Indonesia: New lockdown measures in Jakarta take markets by surprise
As new COVID-19 cases continue to surge, the capital city of Jakarta announced large-scale social distancing measures valid as of today, Monday. Home office is compulsory, and many public and private buildings will be closed except for some essential sectors. Public transport will be reduced. Jakarta and its satellite cities generate about one quarter of Indonesia’s GDP. The decision, which was obviously not coordinated with the central government, took people and capital markets by surprise with the MSCI Indonesia tumbling 6.1% and the Jakarta Composite Index down 5% on Thursday. Panic selling continued into Friday morning before a recovery set in. Bank Indonesia’s policy board, which will convene on Thursday, faces a dilemma as the expected slump in domestic demand needs policy support, while the weakening rupiah does not allow for a rate cut. BI’s actions will also be closely monitored with respect to possible closer monetary policy involvement by the Ministry of Finance. Foreign investors, who had just started to become more interested in Indonesian equities, are likely to take a wait-and-see attitude for now.

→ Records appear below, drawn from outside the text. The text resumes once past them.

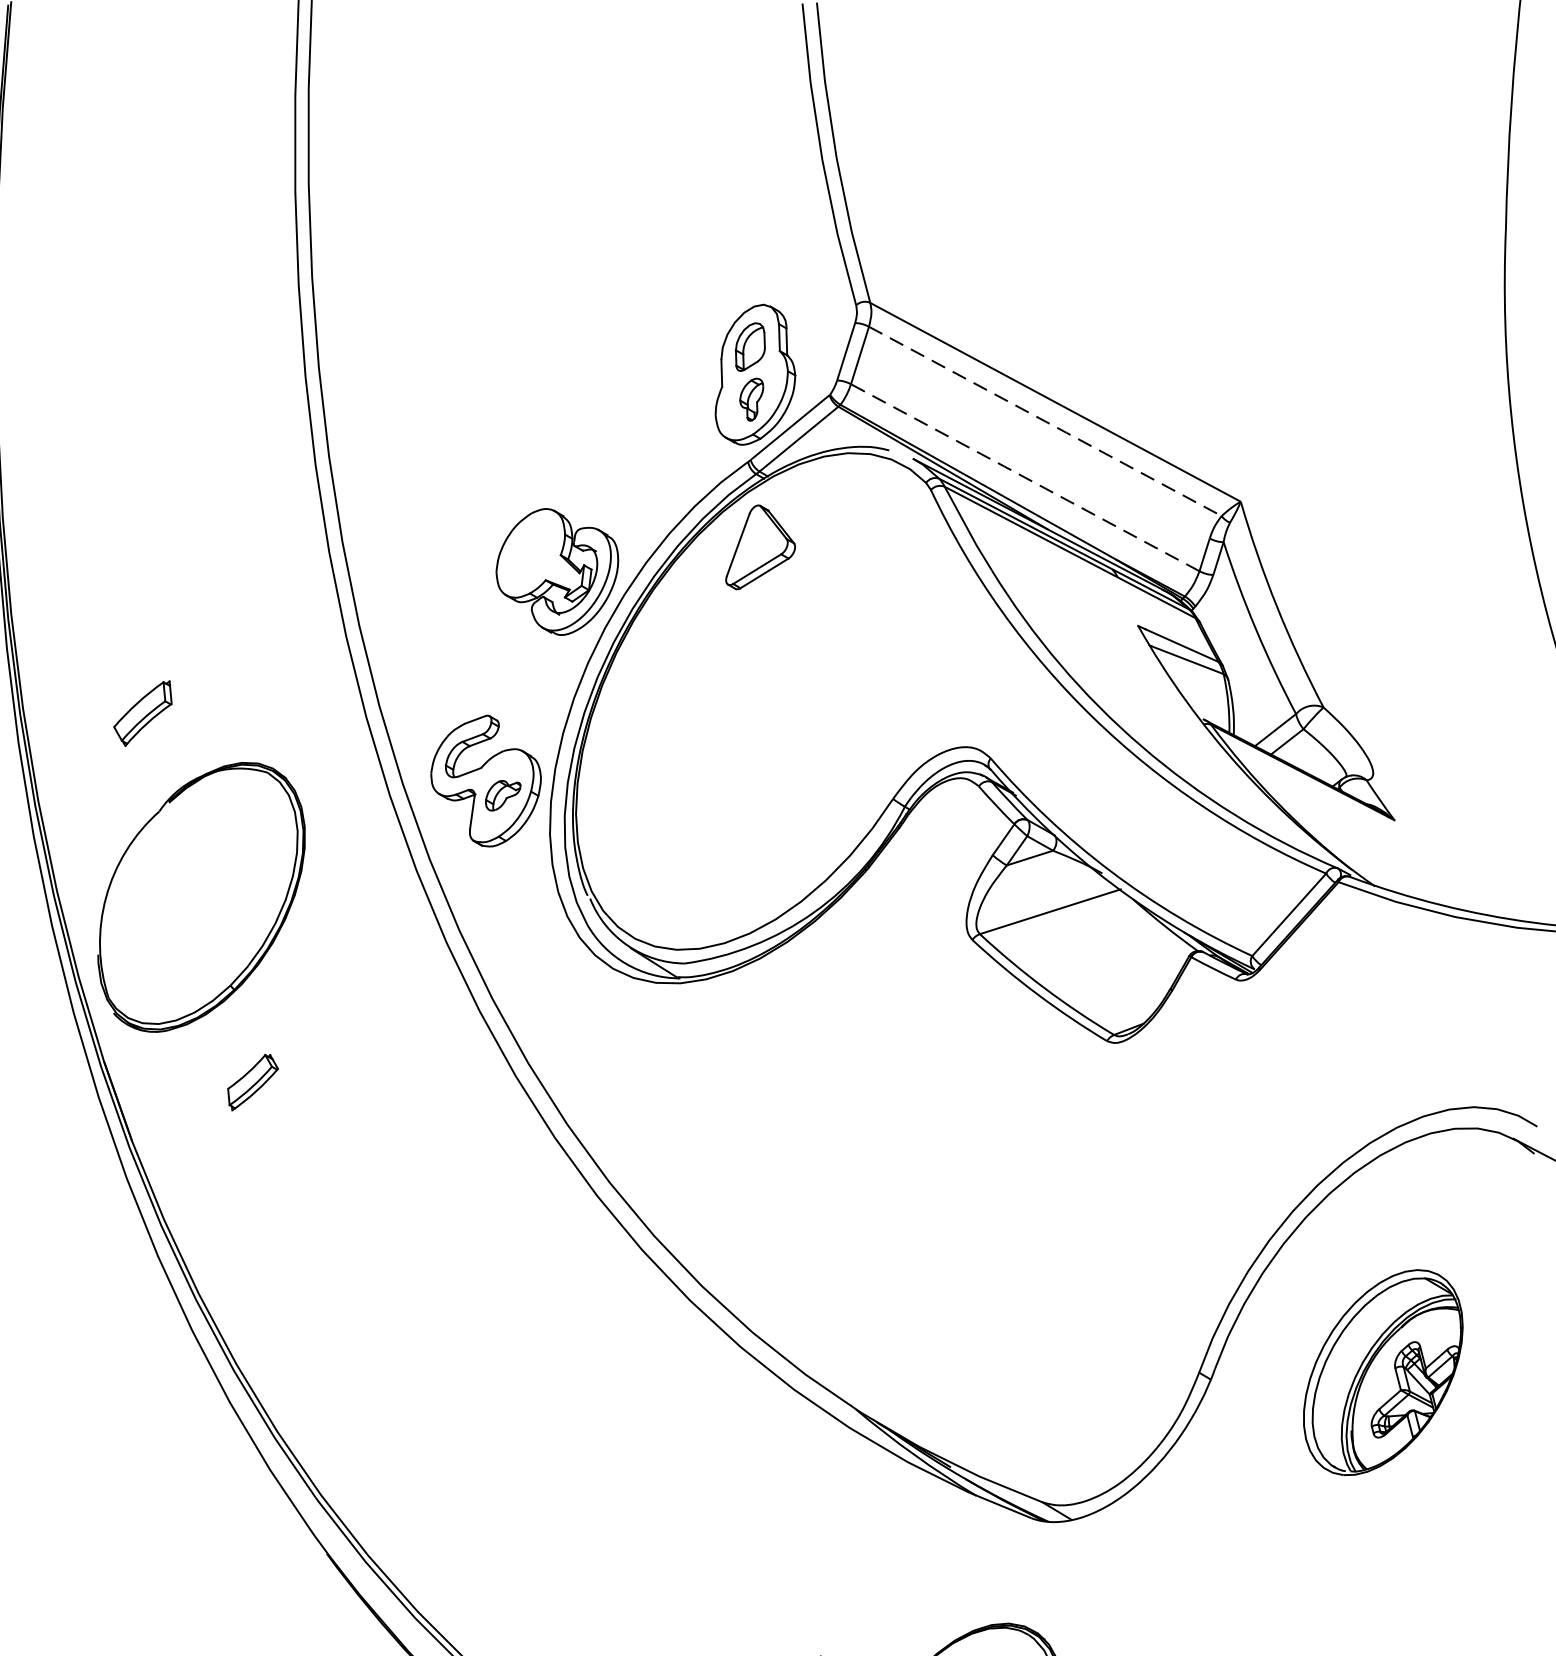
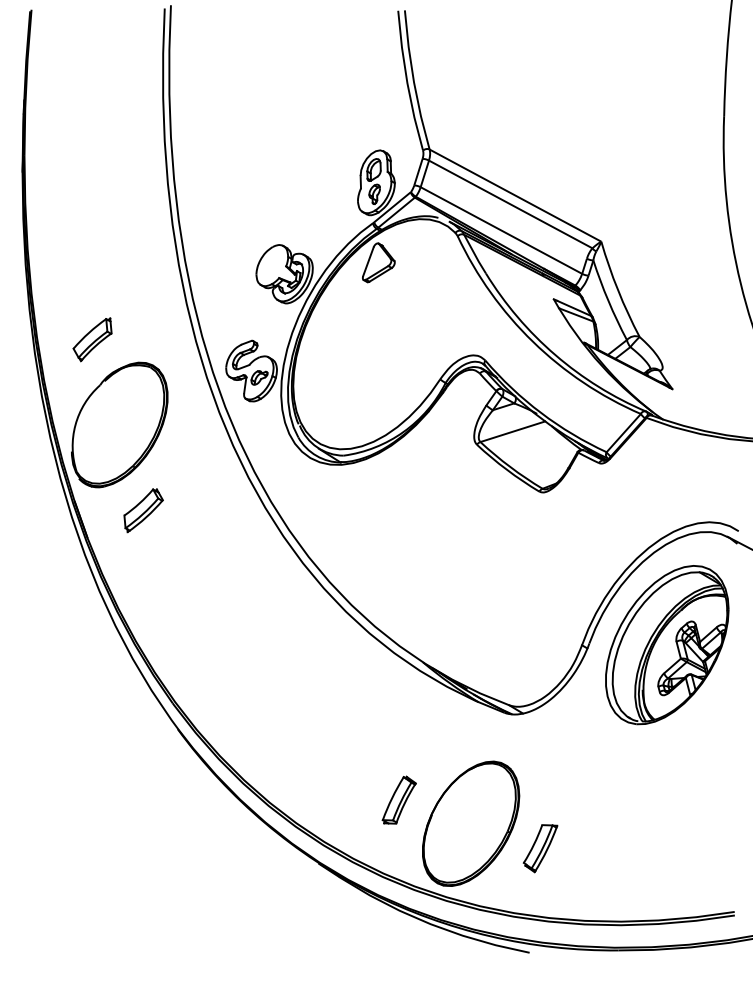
line: (1046, 423) -> (511, 205), dashed -> solid
line: (1023, 477) -> (500, 230), dashed -> solid
part: (142, 712) -> (92, 339), size x1.43
part: (252, 1081) -> (143, 510), size x1.67
part: (1383, 1373) -> (667, 645), size x1.67

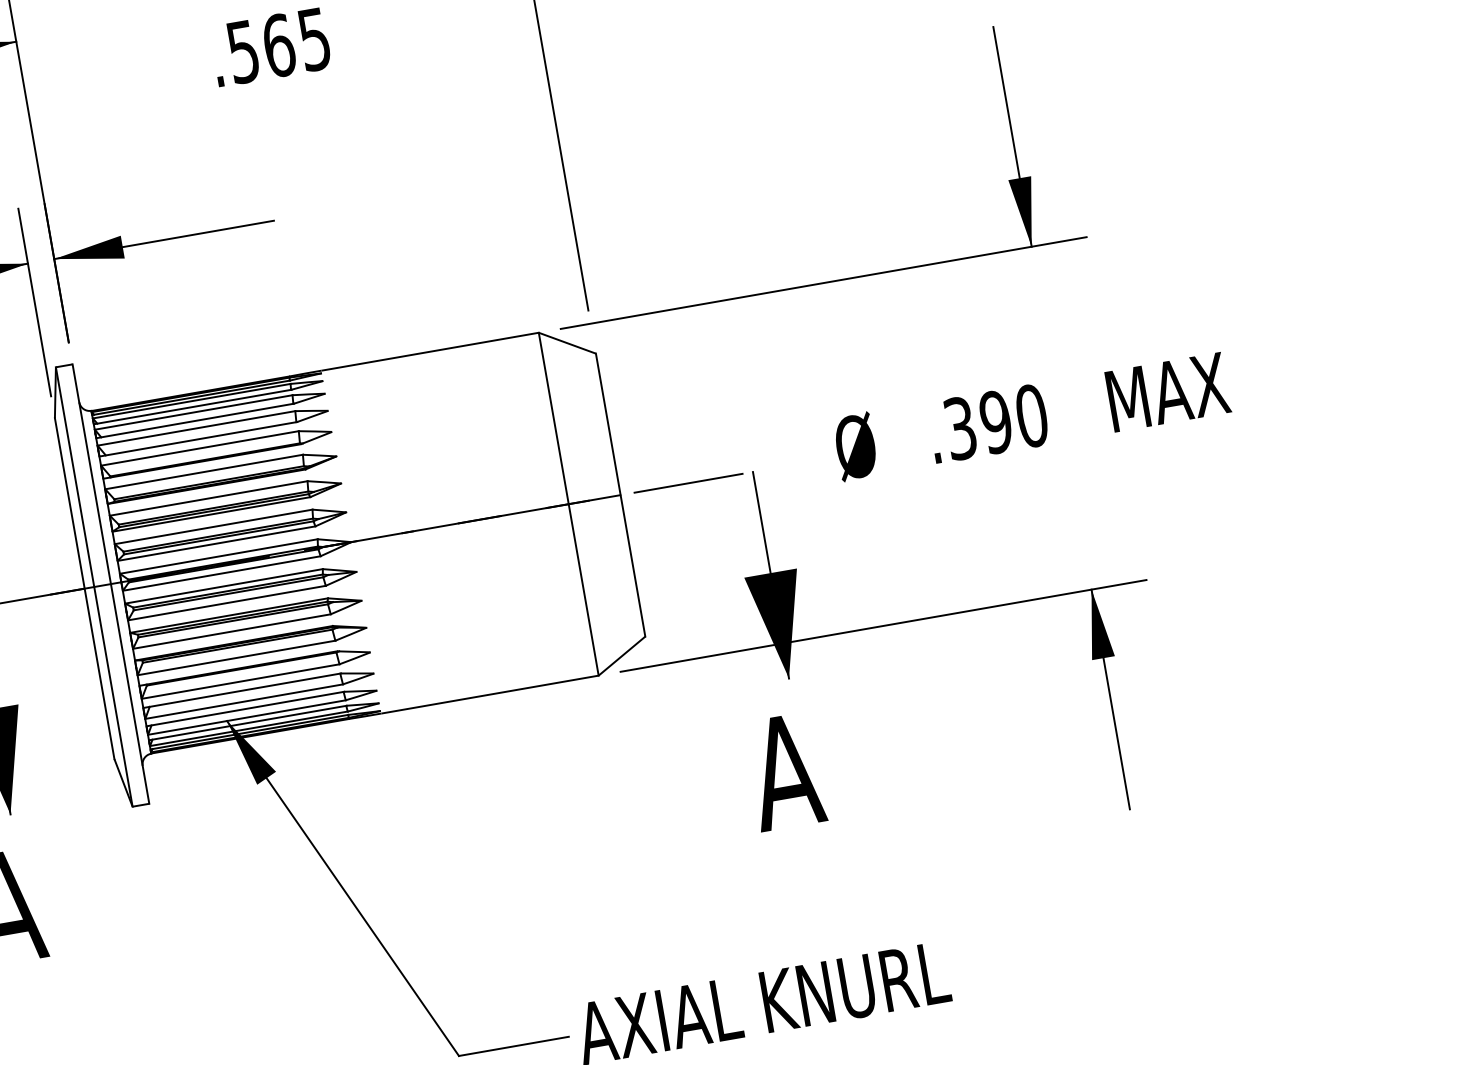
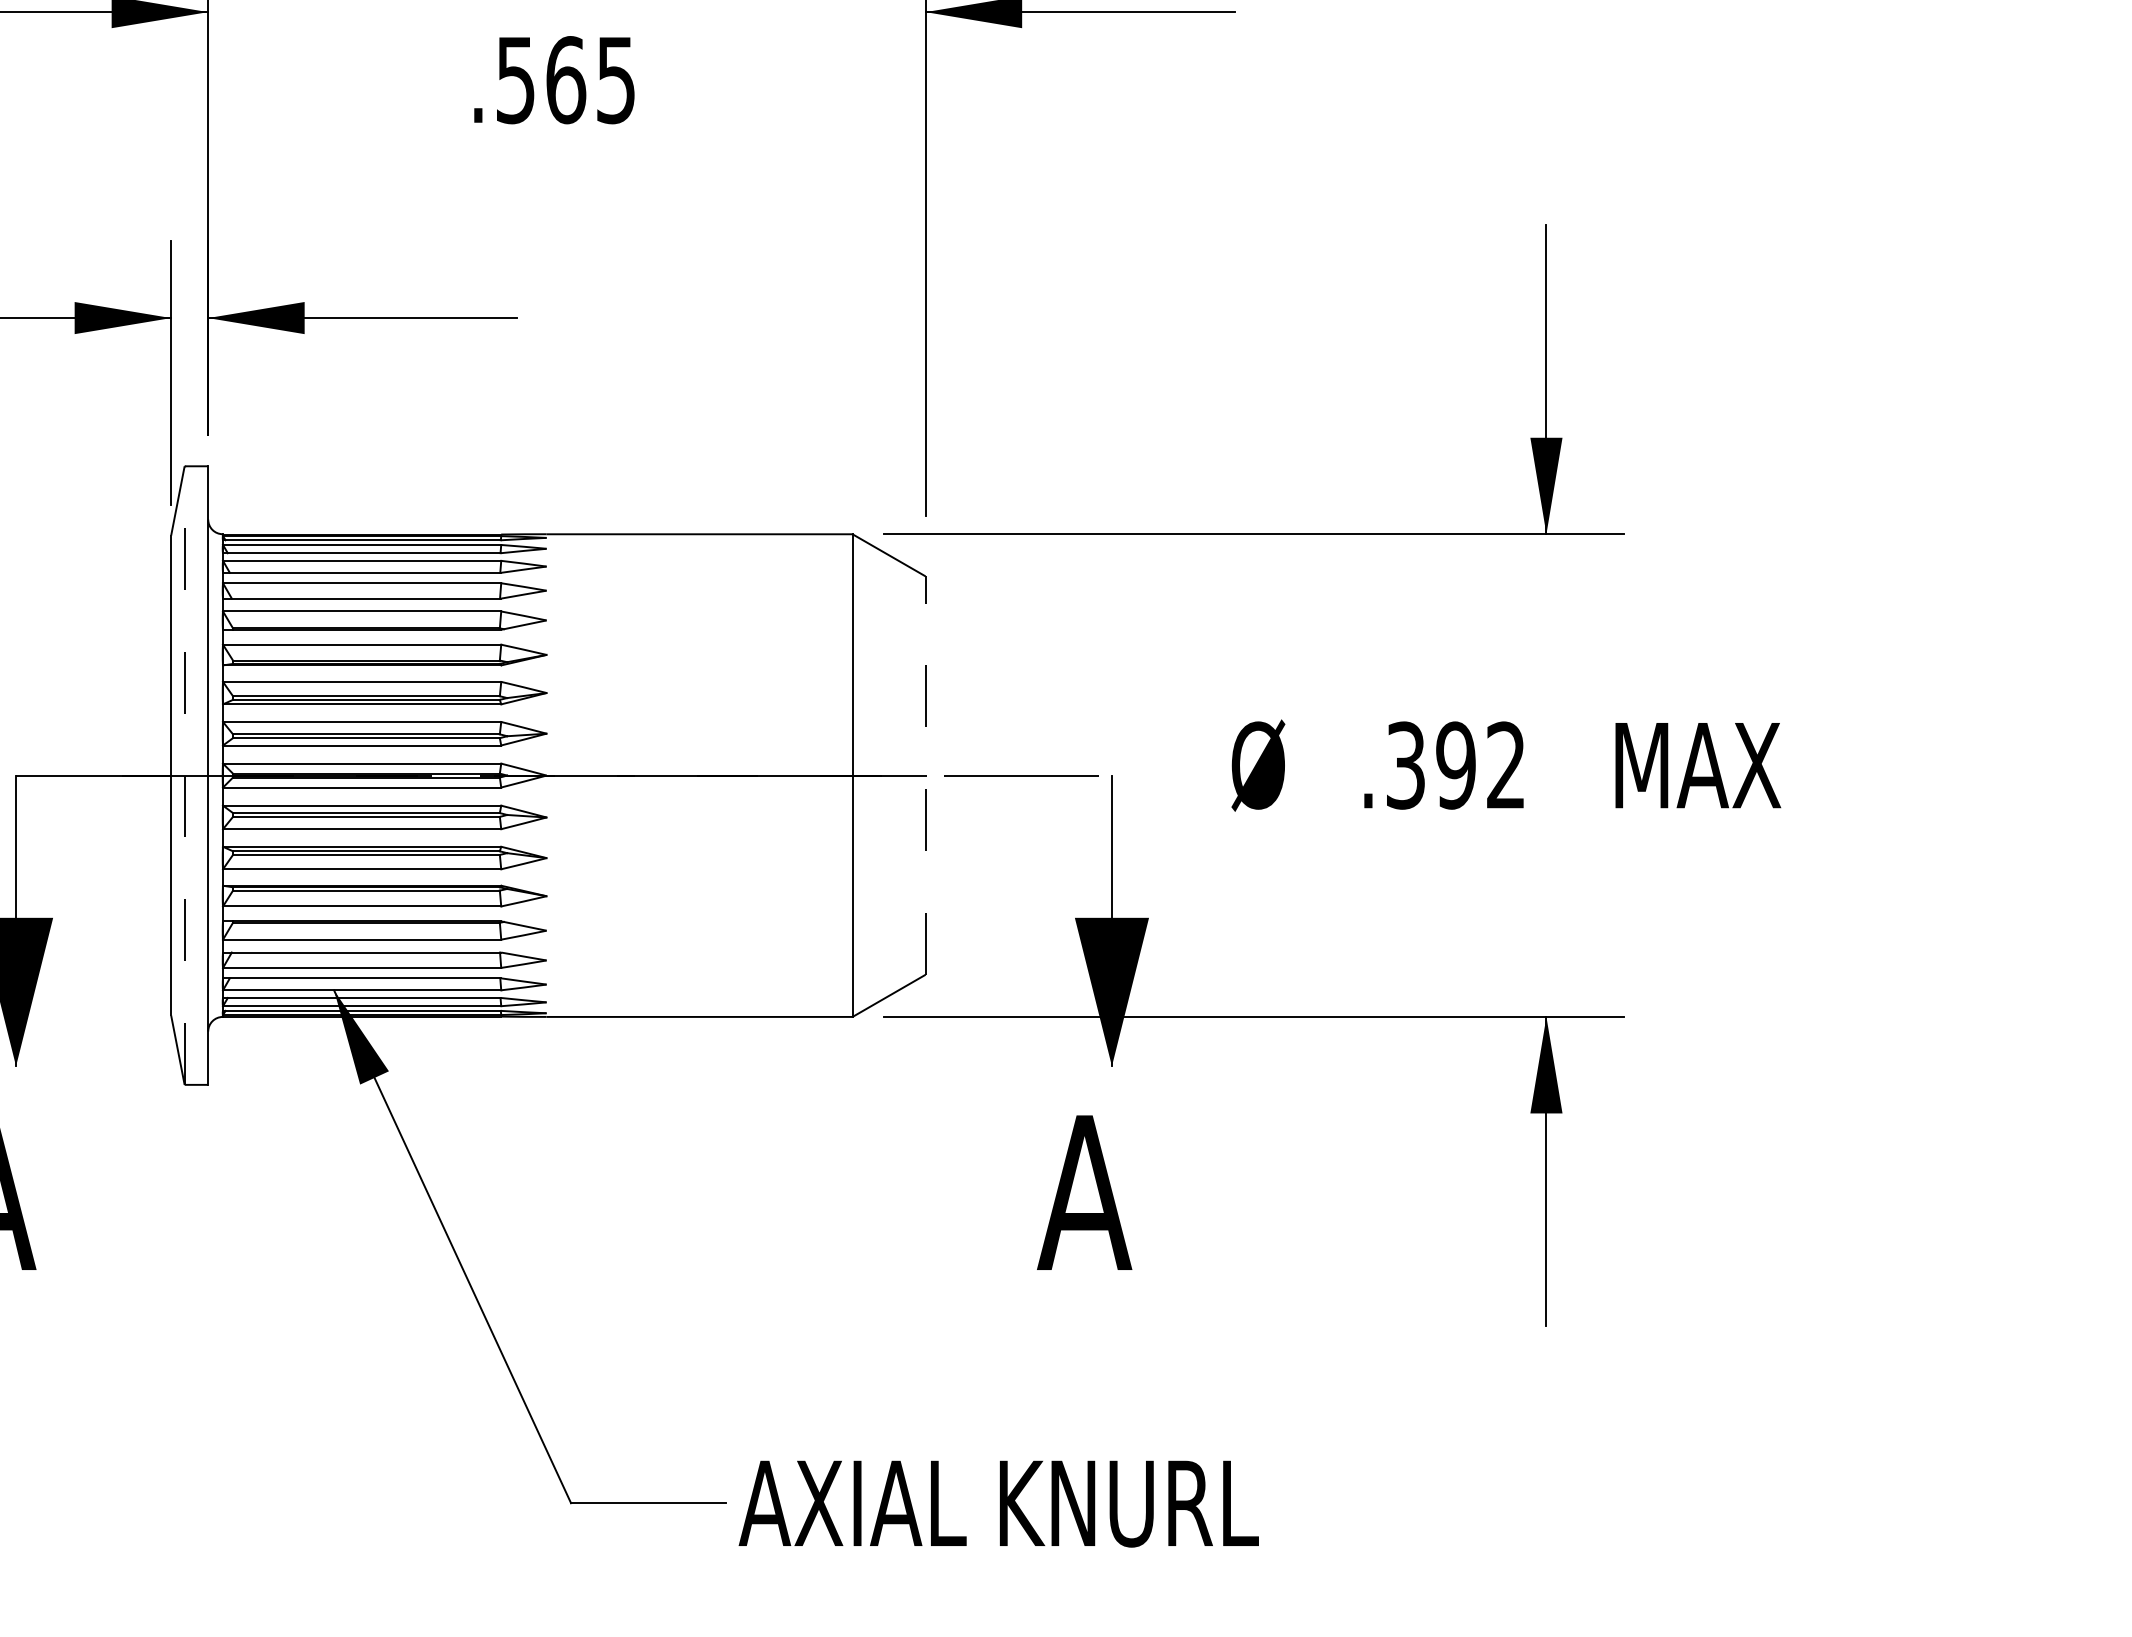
text: (1032, 415) -> (1506, 765), .390 -> .392
line: (620, 495) -> (925, 775), solid -> dashed
line: (94, 586) -> (184, 775), solid -> dashed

Covered Bonds: Strength driven by low supply and strong demand
Covered bonds continue to outperform with spreads having fully retraced the COVID-19 driven widening. Indeed, covered bonds are the only credit sector with spreads now tighter for the year. Investor demand remains strong despite yields reaching an all-time low and over 95% of covered bonds trading at negative yields. The ECB purchases also continue to be supportive, with gross purchases remaining at elevated levels, although redemptions offset some of it. The ECB now holds more than EUR 288bn covered bonds, representing more than a third of the euro benchmark market. At the same time, supply remains muted. Following six blank weeks during the summer, issuers are back in the primary market but volumes remain low. Banks are flush with central bank liquidity and cumulative covered bonds issuance is 36% lower than in 2019 – in stark contrast to corporate bonds. Given that the ECB will take a while to reach its inflation target, we think liquidity provision to banks will remain abundant and hence the technical squeeze in the covered bond market is likely to persist.